Hoewel dit nieuwe onderzoek niet leidt tot een nieuwe toetsing van het belang van de Unie, zij opgemerkt dat de verwachte schommeling van het te betalen recht per ton voor de gebruikers in 2020 veel minder problematisch zou zijn dan het in 2000 was. De in 2000 vastgestelde compenserende rechten waren namelijk niet alleen hoger (tot 8,2 % en 13,9 % in 2005, toen Dhunseri begon met uitvoer), maar werden ingesteld samen met antidumpingrechten, in combinatie waarmee de rechten van 30 % tot 44,3 % bedroegen. Bijgevolg zou een plotselinge stijging van de petprijzen per ton voor de gebruikers veel problematischer zijn geweest. Het hoogste ad‐valoremrecht dat momenteel op het merendeel van de huidige invoer van toepassing zou zijn, zou daarentegen slechts tot 4 % bedragen.

(44)

In zijn opmerkingen over de mededeling van de definitieve bevindingen stelde de producent-exporteur dat de olieprijzen na 2014, en nog meer in 2020, volatiel bleven. Volgens de producent-exporteur heeft de Commissie in de mededeling van feiten en overwegingen vastgesteld dat de olieprijzen sinds 2014 stabiel zijn en dat deze stabiliteit de wijziging van de maatregel in ad‐valoremrechten rechtvaardigt. Volgens de producent-exporteur is de wijziging van de maatregel in ad‐valoremrechten op grond van het argument van de Commissie dat de prijzen van ruwe aardolie stabiel zijn gebleven, ongerechtvaardigd.

(45)

**BESCHIKBARE GEGEVENS:**
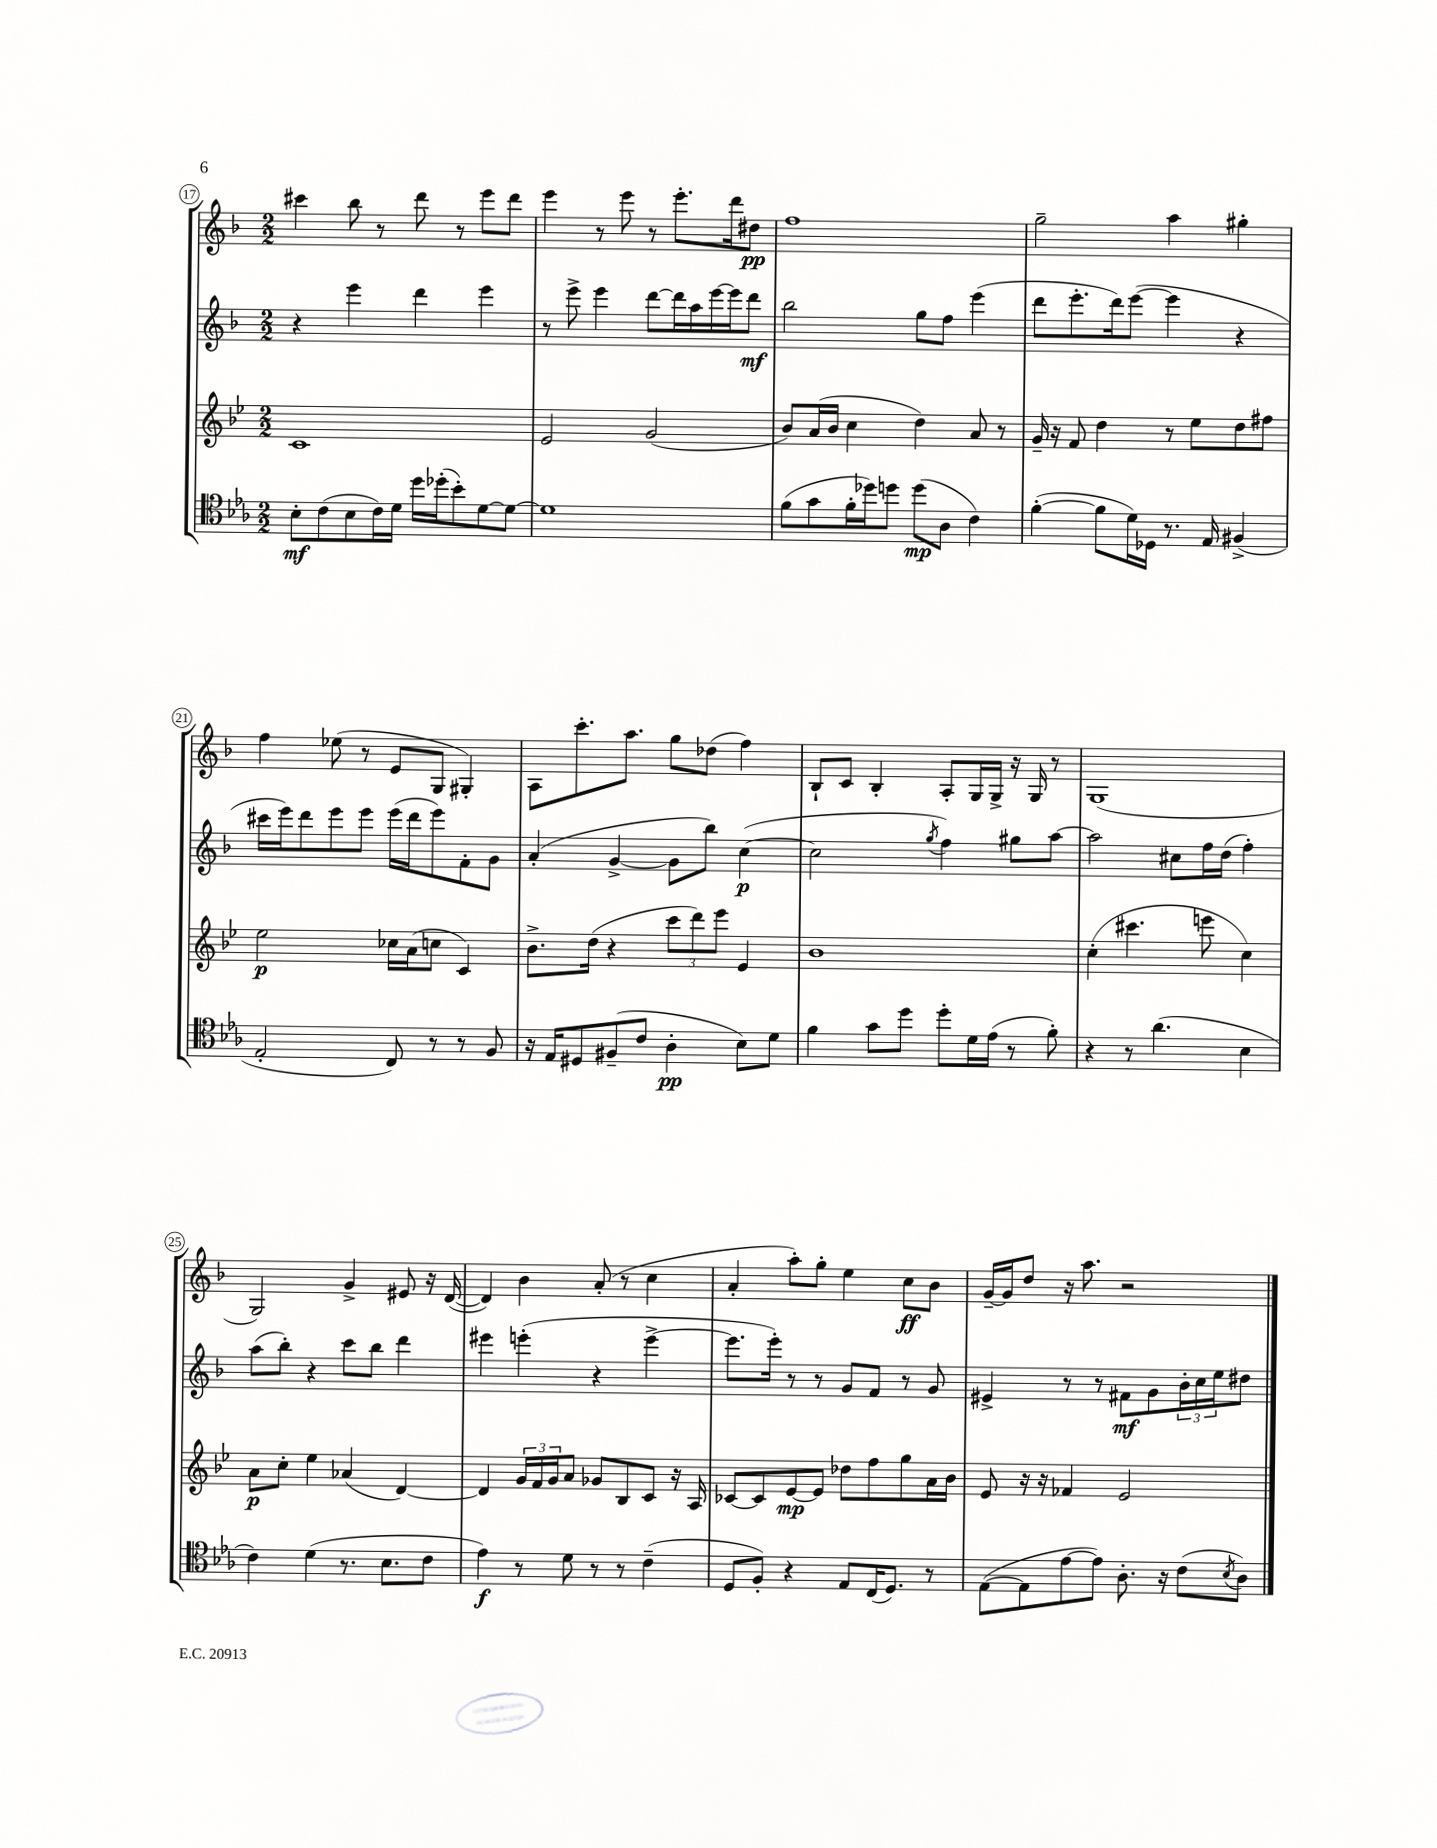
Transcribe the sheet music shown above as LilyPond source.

<<
\new StaffGroup <<
\new Staff = "s0" {
    \clef treble \key f \major \numericTimeSignature \time 2/2
    cis'''4 bes''8 r8 d'''8 r8 e'''8 d'''8 |
    e'''4 r8 e'''8 r8 e'''8.-. d'''16 dis''8\pp |
    f''1 |
    g''2-- a''4 gis''4-. |
    f''4 ees''8( r8 e'8 g8 gis4-.) |
    a8 c'''8.-. a''8. g''8 des''8( f''4) |
    bes8-! c'8 bes4-. a8-. g16 g16-> r16 g16 r8 |
    g1( |
    g2) g'4-> eis'8 r16 d'16~( |
    d'4) bes'4 a'8-.( r8 c''4 |
    a'4-. a''8-.) g''8-. e''4 c''8\ff bes'8 |
    g'16~-- g'16 d''8 r16 a''8. r2 \bar "|." |
}
\new Staff = "s1" {
    \clef treble \key f \major \numericTimeSignature \time 2/2
    r4 e'''4 d'''4 e'''4 |
    r8 e'''8-> e'''4 d'''8~ d'''16 a''16 e'''16~ e'''16 d'''8\mf |
    bes''2 g''8 f''8 e'''4( |
    d'''8 e'''8.-. d'''16) e'''8~( e'''4 r4 |
    cis'''16 e'''16) d'''8 e'''8 e'''8 e'''16( d'''16 e'''8) f'8-. g'8 |
    a'4-.( g'4~-> g'8 bes''8) c''4~\p( |
    c''2 \acciaccatura { g''8 } f''4) gis''8 a''8~ |
    a''2 cis''8 f''16 d''16( f''4-.) |
    a''8( bes''8-.) r4 c'''8 bes''8 d'''4 |
    eis'''4 e'''4-.( r4 e'''4~-> |
    e'''8. e'''16-.) r8 r8 g'8 f'8 r8 g'8 |
    eis'4-> r8 r8 fis'8\mf g'8 \tuplet 3/2 { bes'16-. c''16 e''16 } dis''8 \bar "|." |
}
\new Staff = "s2" {
    \clef treble \key bes \major \numericTimeSignature \time 2/2
    c'1 |
    ees'2 g'2( |
    bes'8) a'16( bes'16 c''4 d''4) a'8 r8 |
    g'16-- r16 f'8 d''4 r8 ees''8 d''8 fis''8 |
    ees''2\p ces''16 a'16( c''8 c'4) |
    bes'8.-> d''16( r4 \tuplet 3/2 { c'''8 d'''8) ees'''8 } ees'4 |
    bes'1 |
    c''4-.( cis'''4. e'''8 c''4) |
    a'8\p c''8-. ees''4 aes'4( d'4~) |
    d'4 \tuplet 3/2 { g'16 f'16 g'16 } a'8 ges'8 bes8 c'8 r16 a16 |
    ces'8~ ces'8 ees'8~\mp ees'8 des''8 f''8 g''8 a'16 bes'16 |
    ees'8 r16 r16 fes'4 ees'2 \bar "|." |
}
\new Staff = "s3" {
    \clef tenor \key ees \major \numericTimeSignature \time 2/2
    bes8-.\mf c'8( bes8 c'16) d'16 d''16 des''16-.( bes'8-.) d'8~ d'8~ |
    d'1 |
    f'8( g'8 f'16-. des''16) d''8 d''8\mp( aes8 c'4) |
    f'4~-.( f'8 d'16) des16 r8. ees16 fis4->( |
    ees2-. c8) r8 r8 f8 |
    r16 ees16 dis8 fis8--( c'8 aes4-.\pp bes8) d'8 |
    f'4 g'8 d''8 d''8-. d'16 ees'16( r8 f'8-.) |
    r4 r8 aes'4.( bes4 |
    c'4) d'4( r8. bes8. c'8 |
    ees'4\f) r8 d'8 r8 r8 c'4--( |
    d8 f8-.) r4 ees8 c16( d8.) r8 |
    ees8~( ees8 ees'8~ ees'8) aes8.-. r16 c'8( \acciaccatura { bes8 } aes8) \bar "|." |
}
>>
>>
\layout { \context { \Score currentBarNumber = #17 \override BarNumber.stencil = #(make-stencil-circler 0.1 0.3 ly:text-interface::print) } }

**OPDRACHT 1:**
Hoe hoog zou volgens het fragment het hoogste ad-valoremrecht zijn dat momenteel op het merendeel van de huidige invoer van toepassing zou zijn?
**OPDRACHT 2:**
Verzamel uit de lijst elke regel waarin de tekenreeks "acciaccatura" voorkomt. Hoofdletters en kleine letters tellen mee.

**RESULTAAT 1:**
Slechts tot 4 %.

**RESULTAAT 2:**
    c''2 \acciaccatura { g''8 } f''4) gis''8 a''8~ |
    ees8~( ees8 ees'8~ ees'8) aes8.-. r16 c'8( \acciaccatura { bes8 } aes8) \bar "|." |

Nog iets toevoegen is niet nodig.